Former Carolina Panthers player Rae Carruth is seeking custody of his 18-year-old son, who was born via emergency caesarean section in 1999 while his mother was in a coma after being shot by a gunman hired by Carruth.
Cherica Adams — who was eight months pregnant at the time — died from her injuries a month later, while the baby, Chancellor, survived but suffered permanent brain damage and cerebral palsy due to being without oxygen for 70 minutes before he was born, and Carruth was convicted of conspiracy to commit murder in 2001.
Having served 17 years in a North Carolina prison, the NFL veteran has now reached out to Adams’ mother in a handwritten 15-page letter apologizing for causing her daughter’s death, Charlotte TV station WBTV reported.
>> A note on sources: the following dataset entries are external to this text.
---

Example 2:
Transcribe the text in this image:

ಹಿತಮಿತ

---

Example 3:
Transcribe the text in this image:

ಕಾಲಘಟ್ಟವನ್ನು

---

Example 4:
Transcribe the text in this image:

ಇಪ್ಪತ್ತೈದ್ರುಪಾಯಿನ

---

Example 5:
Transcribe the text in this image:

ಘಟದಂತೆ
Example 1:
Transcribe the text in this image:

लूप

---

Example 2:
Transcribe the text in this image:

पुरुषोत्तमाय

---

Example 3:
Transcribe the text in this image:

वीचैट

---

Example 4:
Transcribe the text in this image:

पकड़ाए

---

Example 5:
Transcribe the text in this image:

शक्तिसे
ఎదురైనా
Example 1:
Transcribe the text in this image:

“I’m apologizing for the loss of her daughter. I’m apologizing for the impairment of my son,” Carruth said in the letter for Saundra Adams that was sent to the station. “I feel responsible for everything that happened. And I just want her to know that truly I am sorry for everything.”
Carruth is scheduled to be released from Sampson Correctional Institution in Clinton, North Carolina, on Oct. 22, having served his sentence for hiring Van Brett Watkins and Michael Kennedy to murder Adams.
Watkins, who shot Adams four times in a drive-by ambush on Nov. 16, 1999, was sentenced to a minimum of 40 years. After promising to turn himself in if Adams died, Carruth fled while on a $3 million bail and was later found in West Tennessee hiding in the trunk of a car outside a motel.
Despite his cold-hearted crime, Carruth now wants to take 18-year-old Chancellor away from his grandmother when he is released.
“I should be raising my son. His mother should be raising her son,” the former wide receiver said. “Ms. Adams should not be doing this and I want that responsibility back.
“I feel like he might not ever have his mother in his life but he could still have me and I could still make a difference and I don’t think that’s anyone’s responsibility when I’m still here.”
Saundra Adams responded to the prison correspondence by telling the Charlotte Observer on Monday that Carruth will never get custody of his son.
“I’ve forgiven Rae already, but to have any type of relationship with him, there does have to be some repentance,” Adams said. “And I think this opens the door. But I can say definitively he’s not ever going to have custody of Chancellor. Chancellor will be raised either by me or, after I’m gone, by someone else who loves him and who knows him. He will never be raised by a stranger — someone he doesn’t know and who tried to kill him.”